São poucos segundos no qual acompanhamos o gesto de segurar o cabelo tramado ao couro que sustenta toda a tensão e peso do corpo, que é irremediavelmente atraído de volta ao chão. A cada tentativa, a gravidade nos lembra que estamos todos submetidos a ela, somos todos filhos dessa terra. Mas isso não impede Sanvoy de desafiá-la de quando em vez, de buscar o tênue momento em que seu corpo, leve como uma pluma, sustenta-se.
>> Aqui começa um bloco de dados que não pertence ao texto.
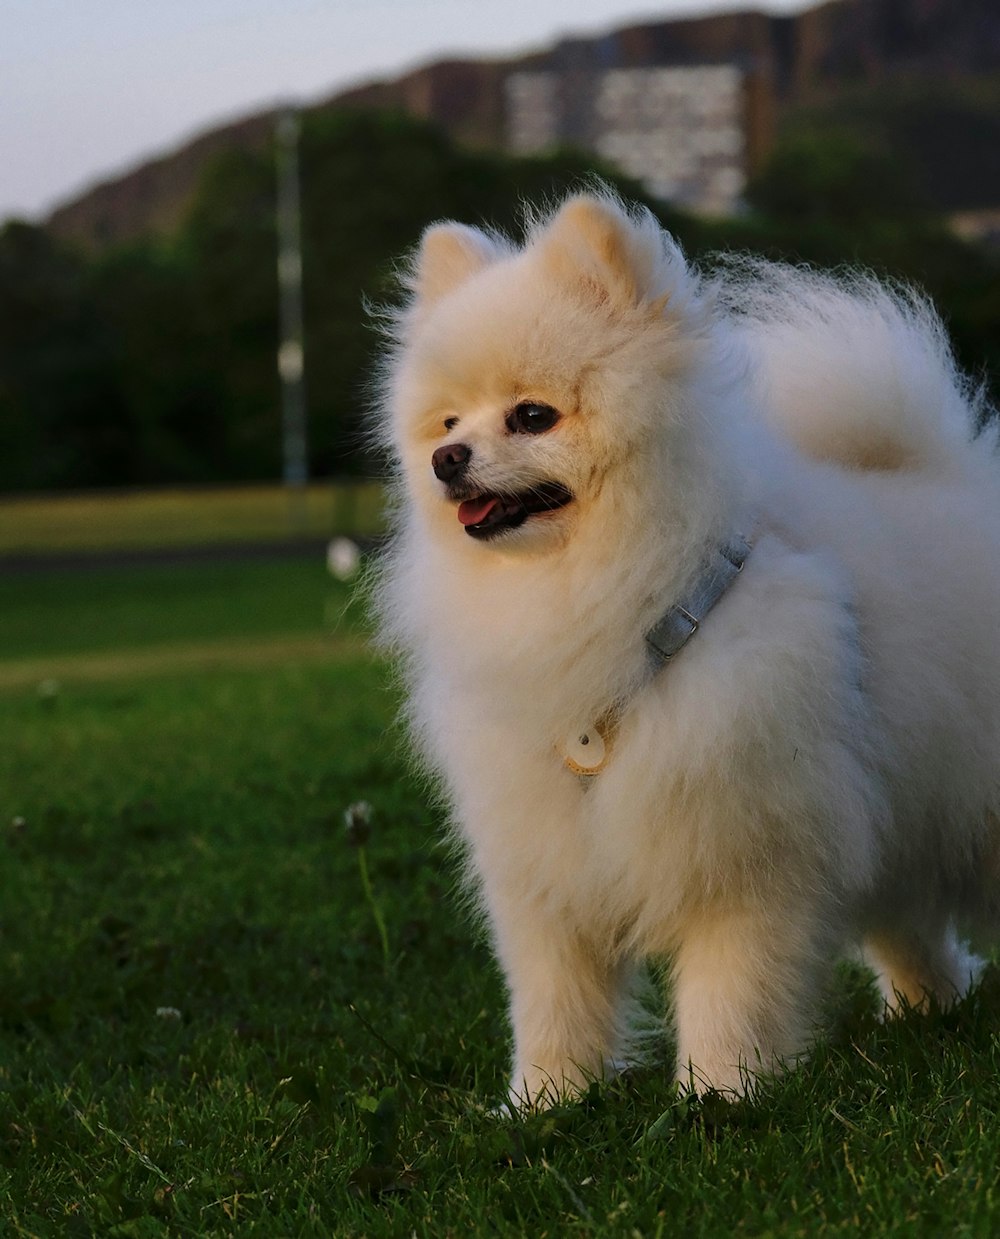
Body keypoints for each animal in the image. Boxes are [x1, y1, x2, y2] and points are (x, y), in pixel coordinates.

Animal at [374, 188, 1000, 1100]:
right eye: (448, 421)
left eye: (533, 415)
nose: (448, 459)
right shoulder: (545, 861)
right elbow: (553, 996)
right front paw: (545, 1100)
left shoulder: (744, 845)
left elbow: (729, 986)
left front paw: (720, 1092)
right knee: (909, 920)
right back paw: (928, 1007)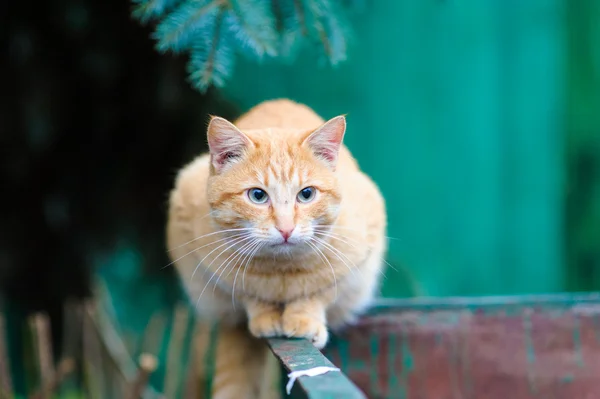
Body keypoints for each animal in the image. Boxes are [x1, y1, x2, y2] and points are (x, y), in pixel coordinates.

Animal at [166, 98, 386, 398]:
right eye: (258, 195)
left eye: (307, 194)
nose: (285, 228)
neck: (281, 270)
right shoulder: (212, 269)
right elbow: (248, 294)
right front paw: (264, 316)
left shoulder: (357, 260)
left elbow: (319, 292)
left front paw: (304, 318)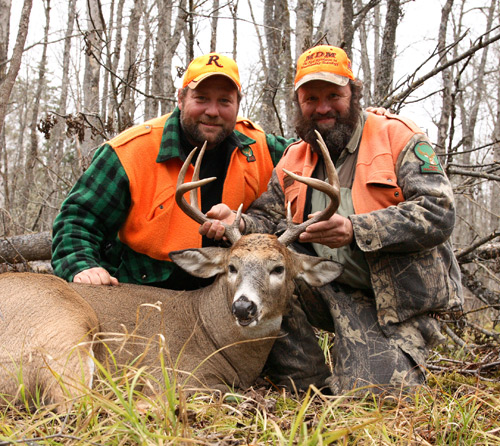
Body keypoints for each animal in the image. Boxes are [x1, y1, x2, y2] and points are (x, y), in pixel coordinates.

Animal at [0, 131, 342, 410]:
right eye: (231, 266)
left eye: (279, 268)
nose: (243, 307)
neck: (215, 338)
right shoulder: (173, 370)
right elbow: (215, 390)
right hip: (64, 323)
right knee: (80, 403)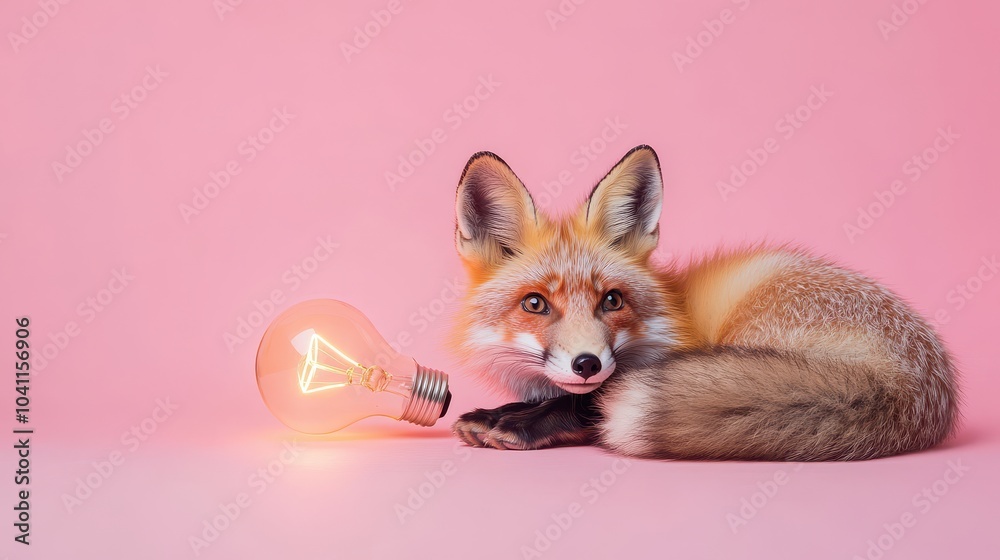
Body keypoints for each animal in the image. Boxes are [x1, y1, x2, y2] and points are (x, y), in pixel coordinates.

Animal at [448, 145, 959, 461]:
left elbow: (589, 400)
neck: (669, 312)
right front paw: (496, 413)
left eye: (612, 300)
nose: (587, 363)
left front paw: (519, 423)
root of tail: (922, 385)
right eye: (535, 305)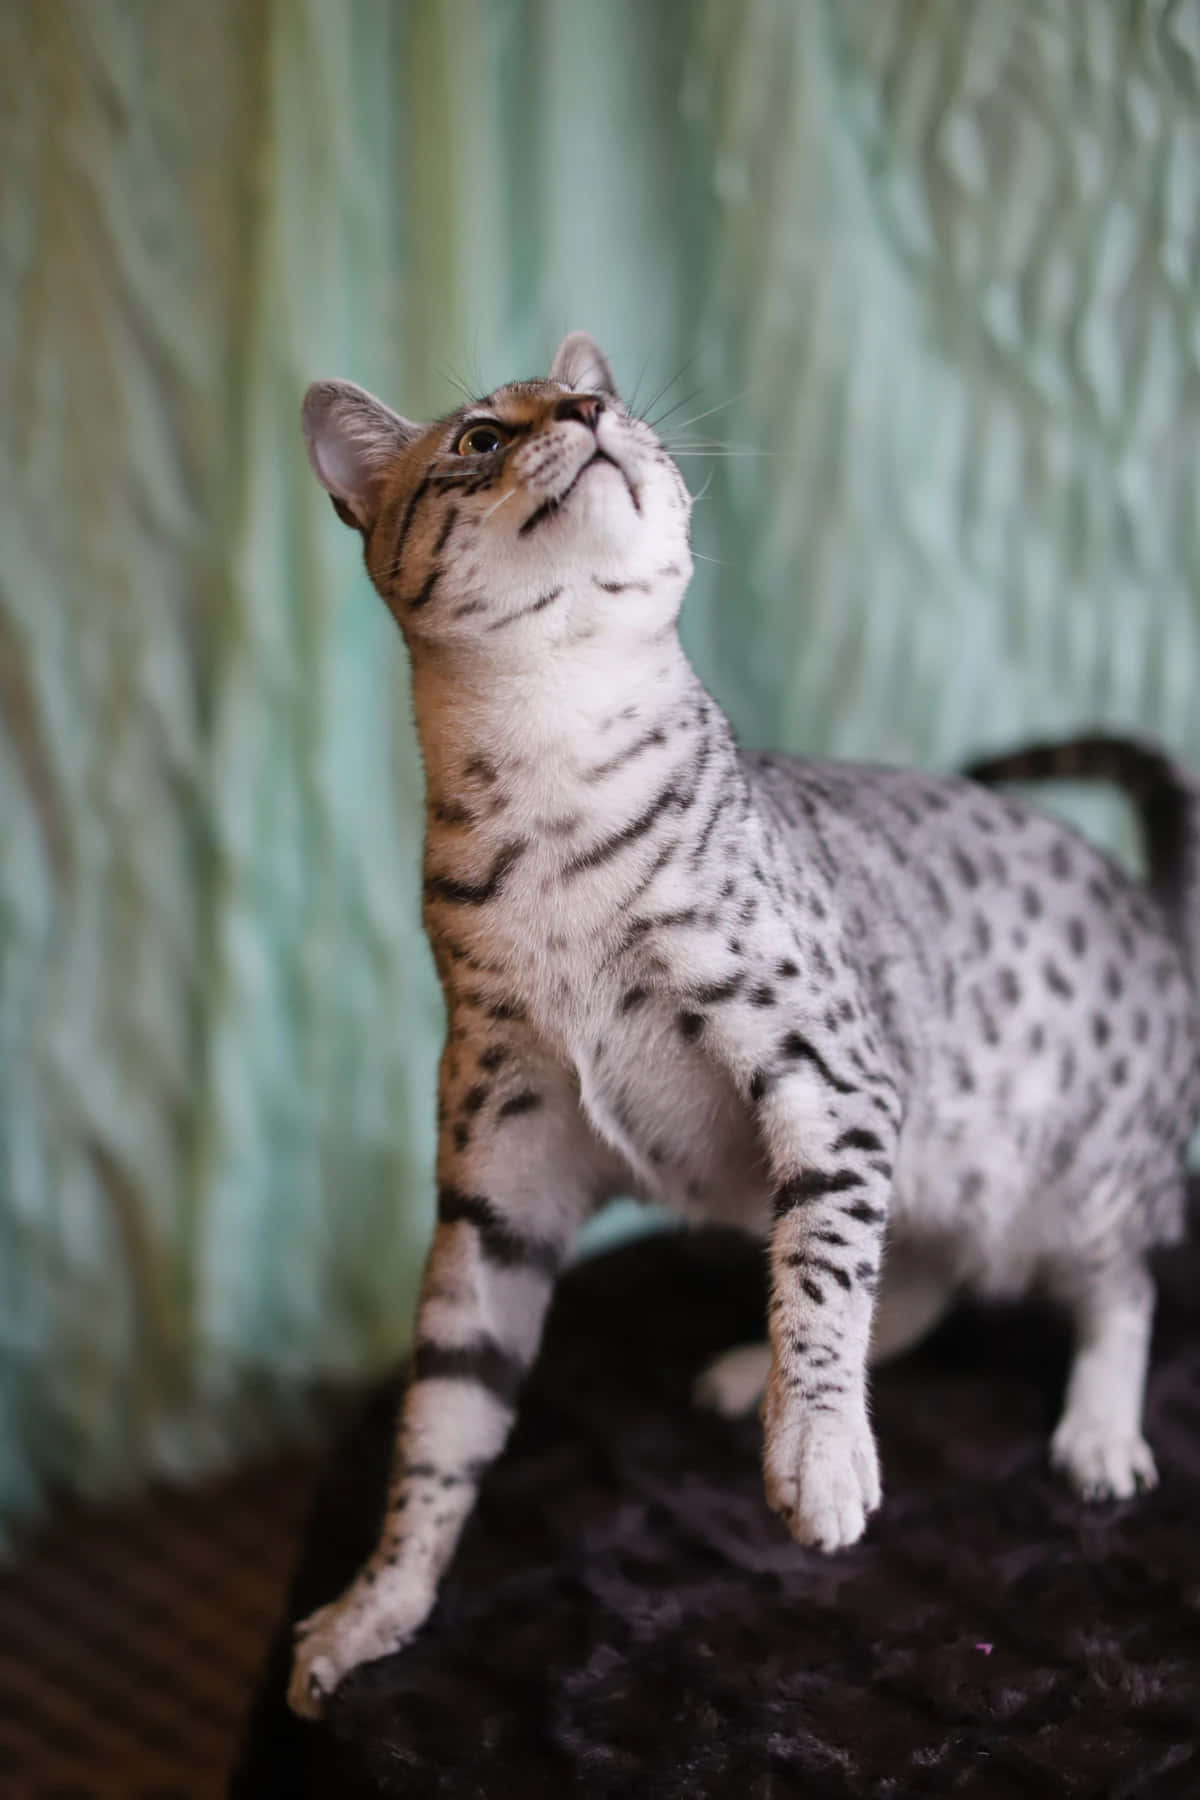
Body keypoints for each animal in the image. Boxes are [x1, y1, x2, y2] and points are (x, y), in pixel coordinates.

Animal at [287, 331, 1200, 1720]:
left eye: (598, 399)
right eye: (482, 438)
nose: (588, 409)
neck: (554, 771)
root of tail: (1150, 906)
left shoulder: (836, 1080)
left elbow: (821, 1269)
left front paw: (818, 1450)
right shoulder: (498, 1181)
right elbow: (443, 1415)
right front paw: (378, 1603)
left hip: (1081, 1173)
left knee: (1118, 1290)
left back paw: (1094, 1431)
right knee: (920, 1270)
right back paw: (743, 1374)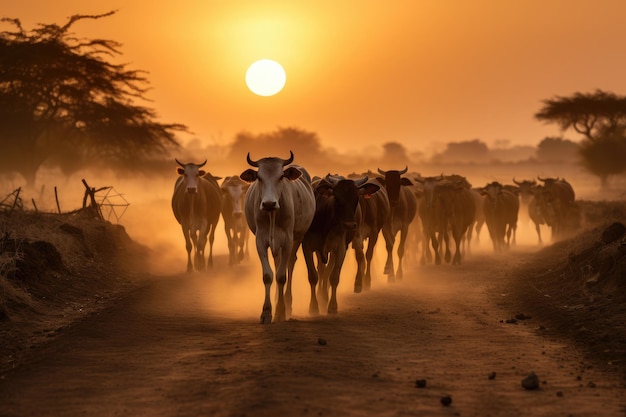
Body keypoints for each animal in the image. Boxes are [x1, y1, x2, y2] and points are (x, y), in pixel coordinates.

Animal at [240, 151, 314, 324]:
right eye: (259, 177)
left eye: (281, 177)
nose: (269, 203)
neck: (272, 214)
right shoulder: (260, 241)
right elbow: (268, 275)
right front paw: (266, 312)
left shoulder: (287, 241)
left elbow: (281, 276)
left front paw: (280, 311)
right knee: (278, 262)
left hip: (298, 237)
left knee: (290, 264)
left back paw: (287, 302)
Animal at [300, 174, 378, 314]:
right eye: (336, 199)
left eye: (356, 198)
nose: (350, 225)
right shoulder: (307, 246)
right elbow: (313, 276)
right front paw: (313, 306)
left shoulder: (341, 248)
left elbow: (334, 276)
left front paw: (332, 306)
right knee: (322, 271)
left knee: (327, 271)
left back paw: (324, 296)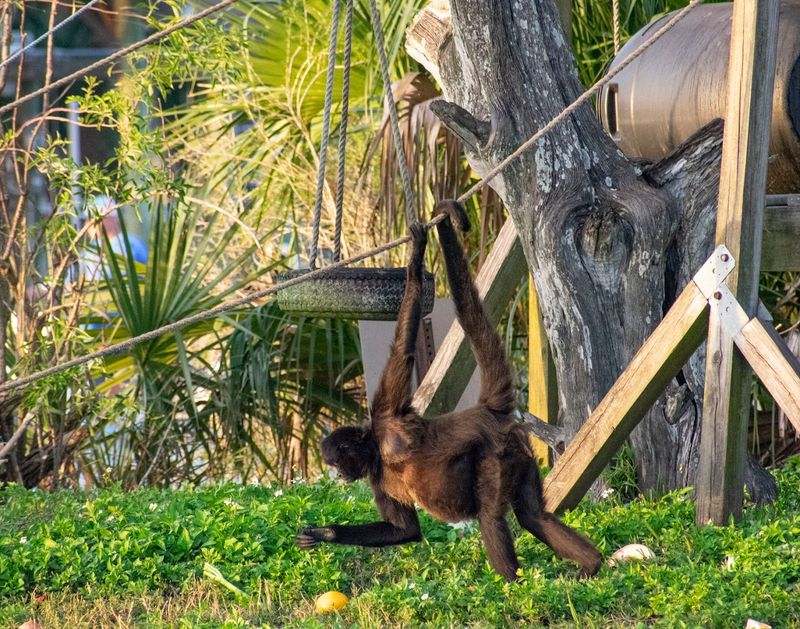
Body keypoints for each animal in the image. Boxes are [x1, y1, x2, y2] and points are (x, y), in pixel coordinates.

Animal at [297, 200, 602, 581]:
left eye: (336, 462)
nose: (339, 476)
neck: (378, 451)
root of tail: (488, 411)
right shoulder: (376, 478)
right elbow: (404, 531)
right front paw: (325, 533)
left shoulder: (387, 414)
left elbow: (403, 349)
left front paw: (415, 258)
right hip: (520, 454)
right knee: (534, 515)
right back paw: (592, 564)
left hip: (494, 455)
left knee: (491, 515)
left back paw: (510, 585)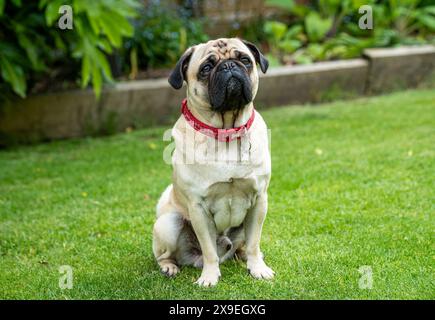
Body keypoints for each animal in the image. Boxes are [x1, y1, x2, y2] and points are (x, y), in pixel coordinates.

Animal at [152, 38, 272, 288]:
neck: (225, 131)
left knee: (244, 246)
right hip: (168, 224)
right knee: (166, 254)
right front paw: (209, 276)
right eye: (206, 68)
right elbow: (208, 250)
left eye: (245, 60)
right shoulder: (198, 208)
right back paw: (169, 267)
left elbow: (254, 242)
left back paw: (245, 256)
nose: (229, 66)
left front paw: (257, 268)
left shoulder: (259, 201)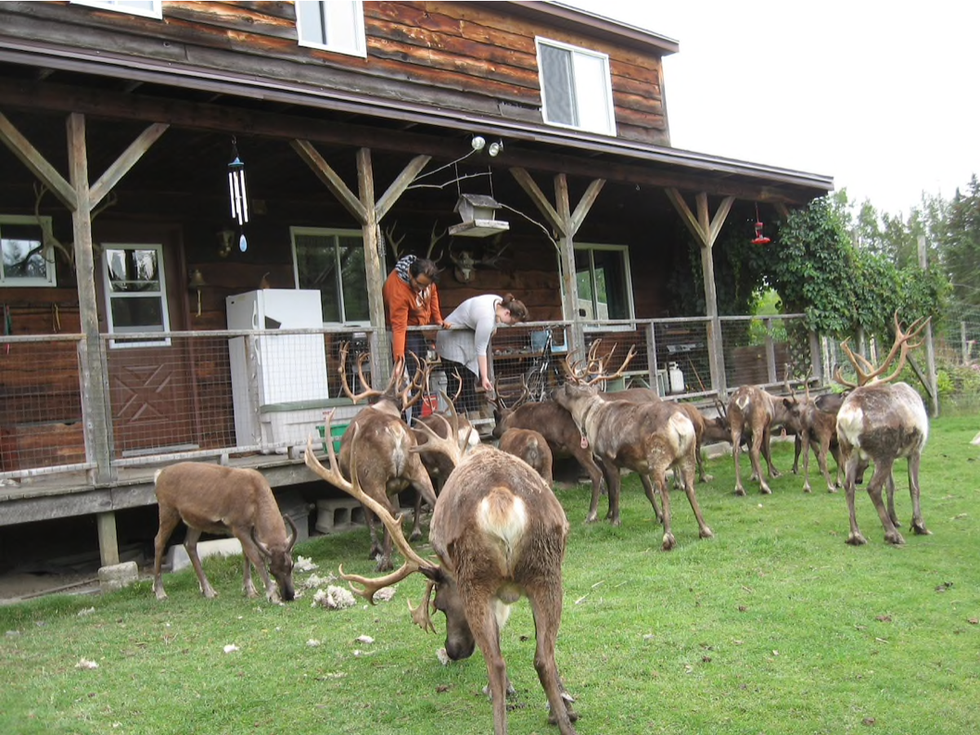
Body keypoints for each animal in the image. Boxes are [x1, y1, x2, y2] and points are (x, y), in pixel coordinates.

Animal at [152, 462, 298, 603]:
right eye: (270, 569)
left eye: (291, 565)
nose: (289, 595)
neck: (256, 499)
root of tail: (158, 475)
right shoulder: (238, 526)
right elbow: (255, 557)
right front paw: (272, 594)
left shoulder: (249, 530)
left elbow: (246, 555)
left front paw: (249, 590)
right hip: (168, 510)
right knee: (159, 541)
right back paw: (159, 591)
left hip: (195, 521)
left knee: (189, 544)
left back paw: (208, 590)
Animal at [305, 409, 580, 735]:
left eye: (440, 605)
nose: (452, 650)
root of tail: (500, 499)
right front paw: (564, 704)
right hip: (546, 570)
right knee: (543, 657)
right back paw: (565, 722)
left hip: (477, 577)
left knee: (497, 662)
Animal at [334, 345, 438, 570]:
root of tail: (396, 432)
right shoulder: (392, 487)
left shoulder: (357, 485)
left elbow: (369, 518)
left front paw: (375, 549)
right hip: (417, 468)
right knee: (435, 501)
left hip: (372, 477)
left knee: (390, 513)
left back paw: (386, 561)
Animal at [552, 345, 714, 550]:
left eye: (564, 386)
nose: (552, 392)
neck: (590, 418)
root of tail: (679, 422)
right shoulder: (638, 464)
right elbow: (647, 491)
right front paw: (658, 516)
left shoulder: (608, 458)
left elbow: (615, 491)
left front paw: (614, 520)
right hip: (687, 455)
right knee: (690, 487)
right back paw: (705, 530)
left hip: (658, 457)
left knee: (665, 490)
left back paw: (668, 537)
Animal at [834, 313, 932, 545]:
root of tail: (849, 414)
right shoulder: (915, 450)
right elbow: (914, 487)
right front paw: (919, 525)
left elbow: (892, 486)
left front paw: (896, 518)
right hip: (882, 451)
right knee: (872, 487)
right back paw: (892, 535)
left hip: (848, 450)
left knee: (849, 486)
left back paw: (856, 535)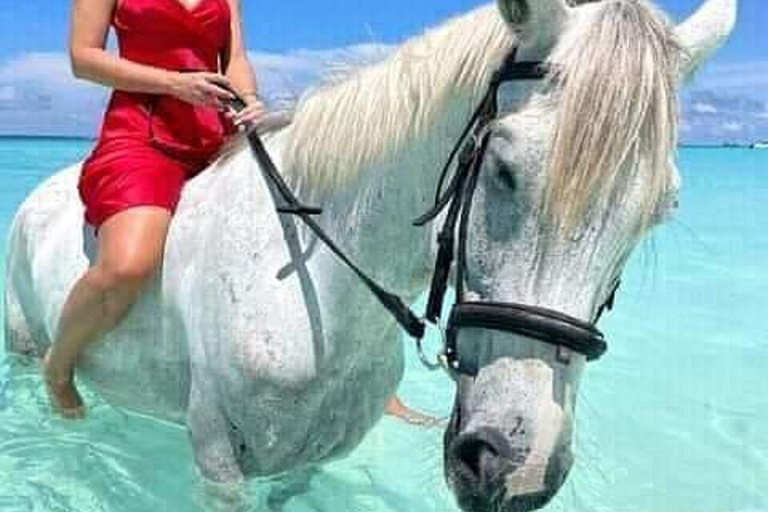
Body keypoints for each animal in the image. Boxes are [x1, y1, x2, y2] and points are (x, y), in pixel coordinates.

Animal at [4, 0, 736, 510]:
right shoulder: (217, 462)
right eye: (503, 169)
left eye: (663, 206)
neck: (319, 288)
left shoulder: (310, 456)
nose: (515, 465)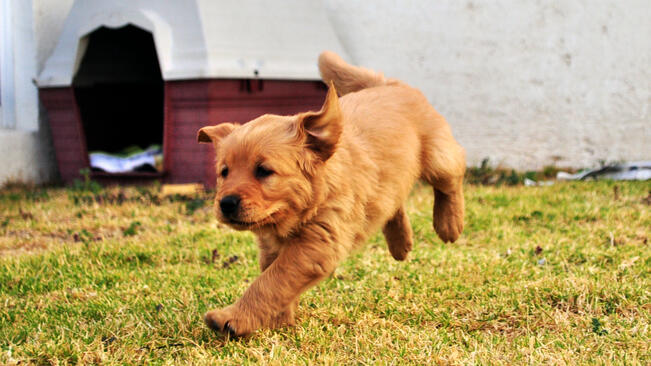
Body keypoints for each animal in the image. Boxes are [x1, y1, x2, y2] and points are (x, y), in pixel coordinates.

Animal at [196, 51, 466, 338]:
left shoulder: (317, 244)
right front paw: (278, 320)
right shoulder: (273, 247)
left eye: (264, 171)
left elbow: (270, 282)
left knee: (454, 173)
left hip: (438, 157)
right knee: (393, 200)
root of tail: (389, 84)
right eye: (224, 172)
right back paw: (400, 243)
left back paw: (450, 224)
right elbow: (273, 279)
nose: (226, 203)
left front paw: (233, 318)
É importante retomar a dimensão formal de seu trabalho, o gesto nunca é gratuito, e além de simbólico, se estrutura num pensamento conceitual que cria materialidade e visualidade. Nunca mera ilustração, em Sanvoy a ideia toma forma, passa a estar no mundo, a provocarmo-nos, desestabilizarmo-nos. Nada é tão abstrato quanto a palavra, e fala tão alto quanto uma imagem. Seu coração sim, é mais leve que uma pluma.